A month ago, when a shovel that had belonged to my grandfather broke, I was shoveling snow on our front walk with it, it led me to remember and write about my grandfather. My grandfather had been captain at Fire Station/Caserne 46 when he retired in the early 1940s and, years later, my mother gave me a shovel that had belonged to him. When the shovel broke I thought I would throw it out. I used to have two of these heavy iron shovels, one had already been lost when our barn burned down around 1985. I wasn't careful with the remaining shovel; I left it outside all year, behind our garden shed, it was only an old shovel; still, it had been special to my mother mainly because they don't make shovels like this anymore, it was a shovel made to last, and it had belonged to her father; "hang on to that shovel" she said.
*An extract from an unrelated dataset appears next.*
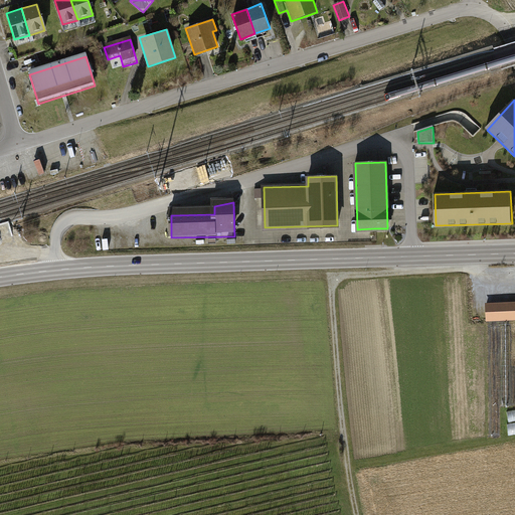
[(514,300),(485,302),(486,321),(514,319),(514,300)]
But now, when the shovel was broken, I remembered Robert Johnson's Balancing Heaven and Earth (1998), a book I had reviewed, and in which Johnson remembers something he thought was junk and had discarded, it was a clock that had woken him for important events in his life. In the review I wrote,
As one would expect, there are many anecdotes in this memoir, always with the effect of returning us to the importance of the inner world. The resolution of life's contradictions lies in becoming more conscious, and this sometimes requires the ritualization of the mundane; Johnson describes how a broken clock that was unceremoniously discarded was later retrieved from the garbage. Alone, he made a ceremony of burying the clock, a ritual during which he remembered with fondness the many events the lock awoke him for, including leaving for Europe, visiting Dr. Jung at his home, and so on.
Thinking of this I retrieved the two parts of the broken shovel and glued them together, it was as though the shovel had never broken, it had been restored and I had the shovel as a souvenir of my grandfather. It was a memento and mementos are limited in number; sixty years after his death I have been revisited by him and reminded of the importance of one of the few things that I have that belonged to my grandfather.
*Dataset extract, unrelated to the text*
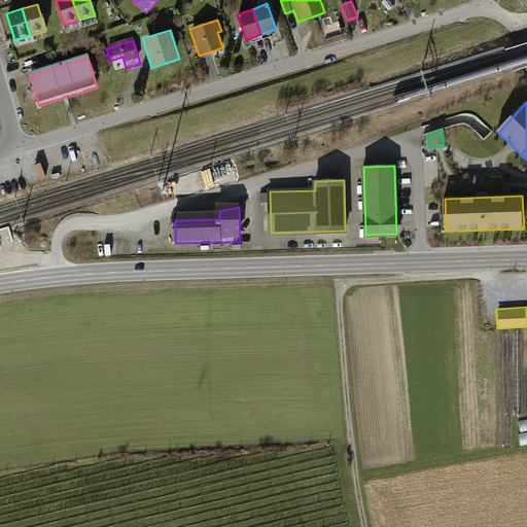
All buildings are outlined.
I have a few mementos from my mother and I have this old shovel. But what to do with the shovel? Put it on display? Hang it on the wall? Prop it against the wall? Maybe. But this shovel will be a nuisance if I don't do something with it. And when I am gone the shovel will mean nothing to other people, it will just be an old shovel and one that will break again, if used, and then be discarded. I know why things from the past don't last, why they end up discarded even though they have a personal importance; antiques have some monetary value but most mementos have no value except to the person who values them. There is no reason why anyone will keep this old shovel after I am gone.
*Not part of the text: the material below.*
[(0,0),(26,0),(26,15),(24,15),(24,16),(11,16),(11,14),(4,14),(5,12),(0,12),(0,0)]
Being a literary person and a poet, and a teacher, I see the symbolic value of things. It is that a shovel like this was once used to clean up after a fire, or shovel snow, but while a shovel is used to dig in to the ground, to clean up things, it also has an archetypal value, a psychological value; and this is what we do, we who are archivists of memory, we see the symbolic and meaningful aspect of things pertaining to the psyche; it is one of the things that gives depth to life. The broken shovel reminded me of my grandfather and my relationship with him, it reminded me that he is important to me; his story is unique in our family's history.
As a last resort, maybe I could bury the shovel in my garden, but I am reluctant to do this, for some reason I think it is rather ghoulish; a shovel is not a corpse. It is a shovel that will live on in memory; but always knowing that these mundane things can break, be thrown out, be discarded, and even memories have a certain limited longevity, based on how long we remember. And, one day, everything is forgotten unless it is written down and, even then, everything is temporary.